Currently, Im is not on the national team, as she failed to win any of the national or international events. Im referred to last year as her slump. Although there wasn’t much action by Im throughout the 2019 season, she was still seen as a likely candidate to win gold in women’s10-meter rifle at the 2020 Tokyo Olympics by data websites like Gracenote and Olympicmedalspredictions.com.
“It was the longest slump in my shooting career,” Im said. “My mental game is considered weak, but since people had too many expectations of me, I started to pressure myself, and that vicious circle repeated.”
At the 2020 Tokyo Olympics, Korea earned two quotas for women’s 10-meter air rifle. There will be a total of five qualifiers over April and May to select the two shooters for the Olympics. The top two shooters after the five qualifiers will represent Korea.
Im will have to compete against Korea’s Keum Ji-hyeon and Jung Eun-hea. Both Keum and Jung competed at the 2018 Asian Games, and Jung won silver in women’s 10-meter air rifle.
In addition to the 10-meter air rifle, Im is also training to compete at the national qualifier for women’s rifle three positions. Due to this, Im is currently training at both Euljiro in central Seoul and Taereung northern Seoul.

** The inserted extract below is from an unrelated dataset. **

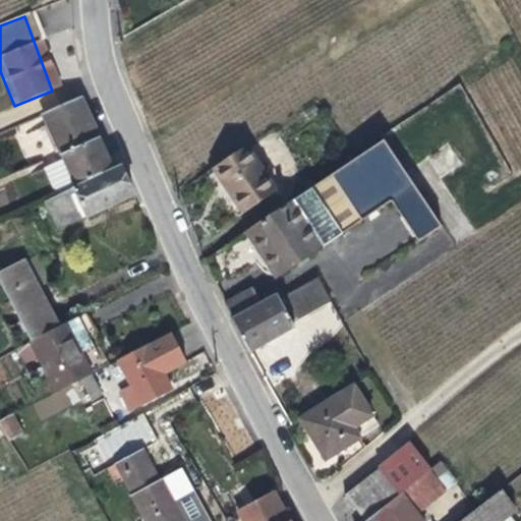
[(73,189),(112,170),(82,103),(44,119),(60,158),(73,189)]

In November 2019, Im competed at the 14th Asian Shooting Championship in Doha, Qatar, and finished fourth in 50-meter-rifle-3-position event in the women junior category. At the time, national team coach Yeo Gap-sun worked with Im to boost her confidence, which was considered her weakness.
Yeo is a legendary in Korean women’s shooting as she won gold in women’s 10-meter air rifle at the 1992 Olympics in Barcelona. Following Yeo, Kang Cho-hyun won a silver in the same event at the 2000 Olympics in Sydney, but since then, Korea didn’t see a medal in women’s 10-meter rifle.

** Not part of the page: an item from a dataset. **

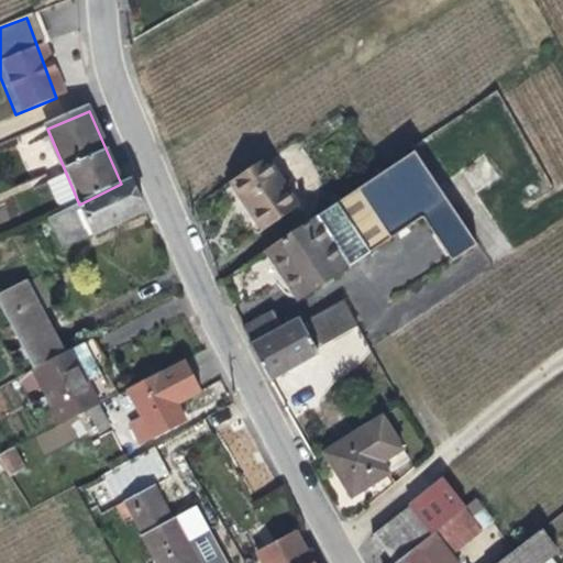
[(429,217),(444,241),(457,263),(483,247),(468,225),(416,155),(340,205),(370,254),(429,217)]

“Two years ago, when I won the world championship, coach Yeo ran up to me and gave me a hug,” Im said. “She said she felt happier than I was. I also trained at Kang Cho-hyun shooting range before. During the national team qualifier for the 2016 Rio Olympics, I failed to qualify because I was too scared. At this qualifier, I’ll just enjoy thinking that even if I shoot nine points in one round, I can shoot 10.9 points in the next round.”